Republicans have struggled with how to deal with Trump, a real estate tycoon who’s one of 16 seeking the party’s nomination for president. He gained in Republican opinion polls after he refused to apologize for saying Mexico is sending rapists and criminals to the U.S. That caused a backlash with Latinos who are crucial to winning the White House in 2016.
At a campaign appearance in Graham’s home state of South Carolina on Tuesday, Trump read Graham’s private mobile phone number at a rally attended by hundreds.
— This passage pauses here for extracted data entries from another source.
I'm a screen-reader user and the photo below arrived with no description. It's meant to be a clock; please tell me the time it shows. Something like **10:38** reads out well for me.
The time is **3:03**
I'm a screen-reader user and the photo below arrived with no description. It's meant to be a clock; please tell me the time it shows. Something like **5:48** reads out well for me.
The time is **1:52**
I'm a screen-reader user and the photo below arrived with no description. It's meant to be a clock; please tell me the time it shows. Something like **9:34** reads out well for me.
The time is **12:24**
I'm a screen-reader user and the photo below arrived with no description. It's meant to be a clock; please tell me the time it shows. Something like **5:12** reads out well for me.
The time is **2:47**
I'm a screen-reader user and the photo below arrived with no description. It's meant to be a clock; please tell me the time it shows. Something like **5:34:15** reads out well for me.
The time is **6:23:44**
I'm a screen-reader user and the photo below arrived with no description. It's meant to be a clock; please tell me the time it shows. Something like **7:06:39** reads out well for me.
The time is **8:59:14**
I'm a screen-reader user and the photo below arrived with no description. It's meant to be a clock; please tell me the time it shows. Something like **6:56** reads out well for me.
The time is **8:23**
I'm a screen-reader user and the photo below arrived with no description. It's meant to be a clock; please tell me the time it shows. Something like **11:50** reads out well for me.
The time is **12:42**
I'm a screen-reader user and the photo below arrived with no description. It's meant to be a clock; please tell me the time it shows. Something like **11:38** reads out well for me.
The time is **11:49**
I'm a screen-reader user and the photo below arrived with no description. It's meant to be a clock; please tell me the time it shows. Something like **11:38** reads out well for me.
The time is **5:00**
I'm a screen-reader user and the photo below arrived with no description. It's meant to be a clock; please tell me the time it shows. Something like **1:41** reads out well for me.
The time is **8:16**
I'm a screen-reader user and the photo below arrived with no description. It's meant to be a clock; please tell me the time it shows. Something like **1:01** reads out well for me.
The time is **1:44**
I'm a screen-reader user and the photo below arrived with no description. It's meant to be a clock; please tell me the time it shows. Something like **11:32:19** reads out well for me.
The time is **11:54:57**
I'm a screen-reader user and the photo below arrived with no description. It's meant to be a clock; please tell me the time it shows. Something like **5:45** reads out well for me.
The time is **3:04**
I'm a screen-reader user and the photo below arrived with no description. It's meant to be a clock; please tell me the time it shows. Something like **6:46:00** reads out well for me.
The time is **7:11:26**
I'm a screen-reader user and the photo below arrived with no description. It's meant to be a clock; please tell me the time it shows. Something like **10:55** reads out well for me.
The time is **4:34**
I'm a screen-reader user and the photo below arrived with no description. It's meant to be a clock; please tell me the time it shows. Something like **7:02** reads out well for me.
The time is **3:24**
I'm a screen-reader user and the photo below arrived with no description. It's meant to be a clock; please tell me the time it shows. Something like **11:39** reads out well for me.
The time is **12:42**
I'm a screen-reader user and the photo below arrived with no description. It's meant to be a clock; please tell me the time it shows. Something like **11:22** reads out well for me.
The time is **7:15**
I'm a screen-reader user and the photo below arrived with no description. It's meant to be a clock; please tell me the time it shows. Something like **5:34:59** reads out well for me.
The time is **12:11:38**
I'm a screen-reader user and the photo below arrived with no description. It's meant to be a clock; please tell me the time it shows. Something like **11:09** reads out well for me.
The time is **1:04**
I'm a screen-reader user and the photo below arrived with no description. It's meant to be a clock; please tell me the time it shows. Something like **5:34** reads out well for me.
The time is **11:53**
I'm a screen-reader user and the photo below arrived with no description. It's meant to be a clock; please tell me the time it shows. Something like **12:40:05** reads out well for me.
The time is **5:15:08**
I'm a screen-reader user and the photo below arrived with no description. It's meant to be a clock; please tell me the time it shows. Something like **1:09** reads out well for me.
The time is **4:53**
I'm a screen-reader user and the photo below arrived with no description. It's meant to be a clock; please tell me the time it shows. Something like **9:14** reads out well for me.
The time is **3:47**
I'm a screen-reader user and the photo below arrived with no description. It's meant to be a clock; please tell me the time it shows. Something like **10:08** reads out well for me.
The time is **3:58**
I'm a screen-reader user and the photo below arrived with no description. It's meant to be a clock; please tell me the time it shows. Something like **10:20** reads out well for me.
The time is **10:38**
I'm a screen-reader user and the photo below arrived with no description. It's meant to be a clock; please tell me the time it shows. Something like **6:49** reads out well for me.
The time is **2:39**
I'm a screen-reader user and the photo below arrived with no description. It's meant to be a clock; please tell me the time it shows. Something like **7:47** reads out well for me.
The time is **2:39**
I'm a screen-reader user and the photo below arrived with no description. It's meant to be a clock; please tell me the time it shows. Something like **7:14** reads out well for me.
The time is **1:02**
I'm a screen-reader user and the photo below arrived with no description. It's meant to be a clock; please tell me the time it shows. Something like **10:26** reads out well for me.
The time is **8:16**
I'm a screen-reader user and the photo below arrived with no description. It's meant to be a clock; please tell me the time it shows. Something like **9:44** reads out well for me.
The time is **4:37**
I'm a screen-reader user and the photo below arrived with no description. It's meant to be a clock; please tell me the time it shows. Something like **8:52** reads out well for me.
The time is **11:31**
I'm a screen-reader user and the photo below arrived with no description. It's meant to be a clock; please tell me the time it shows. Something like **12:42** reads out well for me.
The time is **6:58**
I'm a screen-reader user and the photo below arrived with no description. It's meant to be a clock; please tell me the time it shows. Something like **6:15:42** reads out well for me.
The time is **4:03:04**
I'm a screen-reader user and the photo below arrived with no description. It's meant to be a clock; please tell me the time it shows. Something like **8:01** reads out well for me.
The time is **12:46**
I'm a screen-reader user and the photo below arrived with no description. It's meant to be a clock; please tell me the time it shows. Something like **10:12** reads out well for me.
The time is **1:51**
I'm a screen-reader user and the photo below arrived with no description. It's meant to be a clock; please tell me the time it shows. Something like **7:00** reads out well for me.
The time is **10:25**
In his speech Trump called Graham an “idiot” after Graham called him a “jackass,” in a CNN interview Monday.
Trump was criticized by fellow Republicans after he said Saturday that Arizona Senator John McCain, a Vietnam veteran and former Republican presidential candidate who was captured, tortured and imprisoned for five years, was considered a war hero only because he was captured.
During the announcement of his presidential campaign on June 16, Trump said that immigrants are “bringing crime. They’re rapists.” NBC, Univision and Macy’s subsequently cut ties with the billionaire.
Trump came in on top of the field nationally, with 24 percent of Republican registered voters supporting him in a poll by the Washington Post and ABC News released Tuesday.
Haley called for the return of a civil tone in the campaign, singling out Trump.
“I’m disappointed in what he’s done,” she said. “It’s not what we are looking for in a president. We are looking for someone who brings people together.”
North Carolina Governor Pat McCrory, speaking at the Aspen Institute, said he doesn’t support boycotting Trump’s companies because it’s harms other businesses that work with Trump’s.
“I disagree with what he says,” McCrory said. “That’s the great thing about our country, you can say what you want politically.”
Oklahoma Governor Mary Fallin and Arizona Governor Doug Ducey joined Haley and McCrory at an annual event with Republican governors moderated by Walter Isaacson, the Institutes’s president. They also discussed reducing prison populations by addressing mental health needs and drug addiction.